The second job made me an offer first, and I accepted. Three days later, I got an offer from the first job, which would have been my dream job at that time. But having been raised by my parents to keep my word, I went with the second job, which turned out to be the most miserable place I have ever worked. My boss was acerbic, almost to the point of being verbally abusive. I lasted two months.

That was nearly 40 years ago. I have long since gained a testimony of work, and I *love* my current job.


This, recently from our office’s safety committee. I’m sure that Dallas is not the only place having this problem.
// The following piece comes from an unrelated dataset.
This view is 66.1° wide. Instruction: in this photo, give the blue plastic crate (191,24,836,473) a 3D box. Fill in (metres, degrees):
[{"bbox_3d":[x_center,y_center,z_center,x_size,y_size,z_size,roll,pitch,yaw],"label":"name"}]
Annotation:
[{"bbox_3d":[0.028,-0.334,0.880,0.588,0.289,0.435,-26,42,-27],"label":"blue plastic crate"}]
The crime rate on the bus and train is at an all-time high. The crime has to do with personal items (laptops, purse/bags, etc.) being stolen.

The scam:

A group of teenagers get on the bus/train and will distract you with their rude and loud behavior. When you are distracted watching what is going on, another teenager takes your personal items and gets off the bus/train before you notice anything is missing. The distraction usually occurs very close to a stop.

Please be aware of what is going on around you and your personal items. The thieves are counting on you focusing on the situation and not your belongings.
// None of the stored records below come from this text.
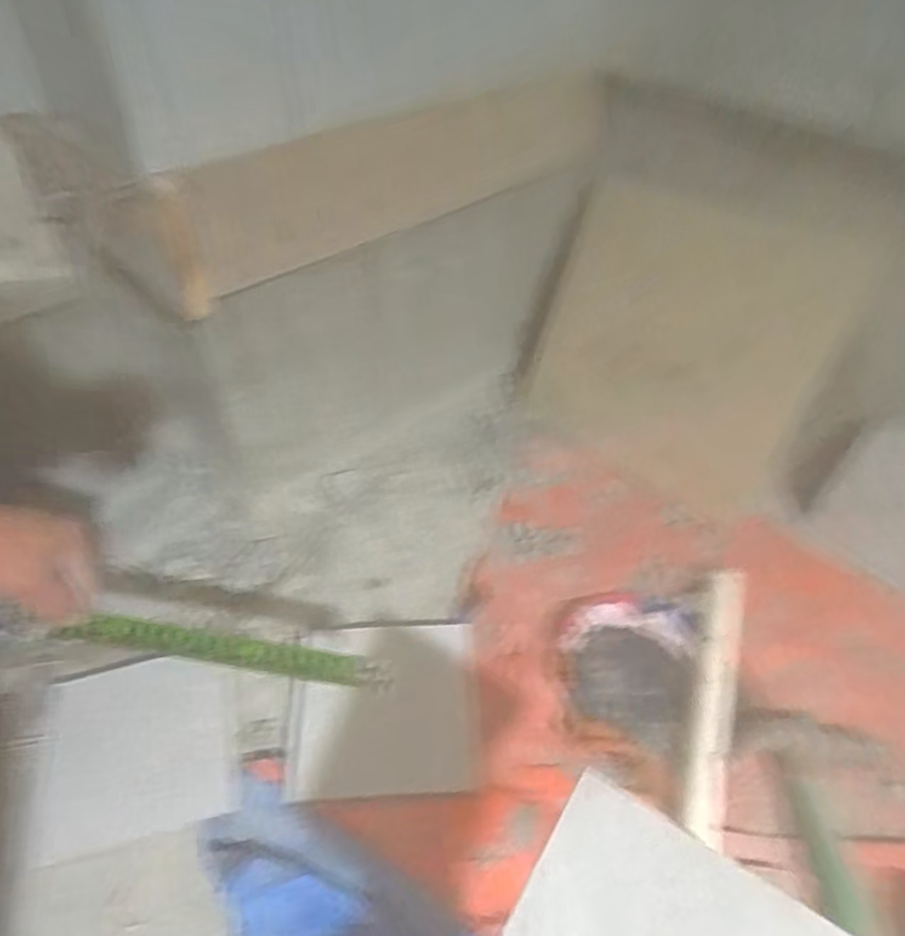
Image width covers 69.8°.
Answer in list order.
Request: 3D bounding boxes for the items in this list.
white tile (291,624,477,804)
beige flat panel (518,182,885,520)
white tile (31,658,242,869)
[{"bbox_3d":[-0.056,0.201,0.555,0.149,0.015,0.147,-3,47,0],"label":"white tile"},{"bbox_3d":[0.230,-0.133,0.693,0.314,0.289,0.030,31,26,32],"label":"beige flat panel"},{"bbox_3d":[-0.262,0.229,0.539,0.155,0.014,0.143,-12,47,-9],"label":"white tile"}]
Had something interesting happen at the kids’ house last night. Secondborn greeted me at the door, asking if I had gotten her text. No, I hadn’t. I didn’t turn the phone on, all day. Her dad had invited himself over after church, because there was a stake priesthood meeting that evening, and he wanted a ride with 2BDH.
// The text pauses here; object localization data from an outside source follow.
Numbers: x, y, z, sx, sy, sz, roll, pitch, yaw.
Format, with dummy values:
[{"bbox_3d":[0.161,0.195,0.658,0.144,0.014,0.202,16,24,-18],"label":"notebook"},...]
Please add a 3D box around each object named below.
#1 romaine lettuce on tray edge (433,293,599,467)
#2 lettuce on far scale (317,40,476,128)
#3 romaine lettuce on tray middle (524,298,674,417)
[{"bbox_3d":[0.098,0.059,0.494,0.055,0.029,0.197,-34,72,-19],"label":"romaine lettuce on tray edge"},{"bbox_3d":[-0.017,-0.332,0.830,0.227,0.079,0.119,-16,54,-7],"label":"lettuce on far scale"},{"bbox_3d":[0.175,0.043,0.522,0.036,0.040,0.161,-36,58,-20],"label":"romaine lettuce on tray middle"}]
She wanted to give me the option of coming later, or not at all, if it was going to be an issue for me. [My kids are considerate about that. And for my part, I work hard not to be one of those ex-wives. I want them to be able to have whatever level of relationship they’re comfortable with him, without interference from me.]

So, he was upstairs, listening to a Harry Potter audiobook with 2BDH and the kids. I stayed downstairs on the couch. (I was not being obstinate. I really, truly, do not like their stairs, which are well-designed and adequately railed. There are just so many of them.) Secondborn sat down on the other end of the couch and got caught up on NewsOfTheBoy. I promise, there would have been no pouting from me if she had chosen to go upstairs with the rest of them.

Eventually, her father came downstairs to head out for the priesthood meeting. He was startled to see me, but greeted me politely, as I did him. Out the door he went with 2BDH, and we started preparations for dinner.

When 2BDH returned a couple of hours later, he said that the children’s father had asked him in the car, “Who was that girl on the couch with Secondborn?” When 2BDH told him it was me, he said, “Oh. She didn’t look like I remembered.”

I immediately went into checking-the-emotional-dipstick mode and discovered that it didn’t hurt. Anywhere. And I’m still in that place, this morning. [Because this is my blog, and it’s mostly all about what goes on inside my own brainpan.] I will feel very sad if the day comes when he does not recognize our children or grandchildren, but I am perfectly fine with the fact that he may be losing his memories of us.


When I was at dinner on Saturday night with my BFFE from our childbearing years, we talked a little about the bad old days, when life was so hard in both our families. And I told her that I could not have done it without her love and support, or that of a mutual friend. If you are one of the blessed souls who has never struggled with what Churchill called his Black Dog, or you have not had to deal with a loved one’s depression [and I hope you never have to do either], then you have no idea how much pain one human being can hold without falling apart.

Driving home from Secondborn’s last night, this came on the radio. Y’all, be kind to one another. You may never know that your kindness has saved your friend’s life.


Bonnie said...

That song always makes me cry. I had a wonderful time with you last night. We'll have to plan something like that again and invite the boy along.

Jenni said...

I'm so glad that you were able to spend some time this weekend catching up with BFFE from before. I always liked her.
I don't know that I would be all that sad if dad forgot. Maybe it would make him nicer. Or at least then when he yells at me it won't feel as personal.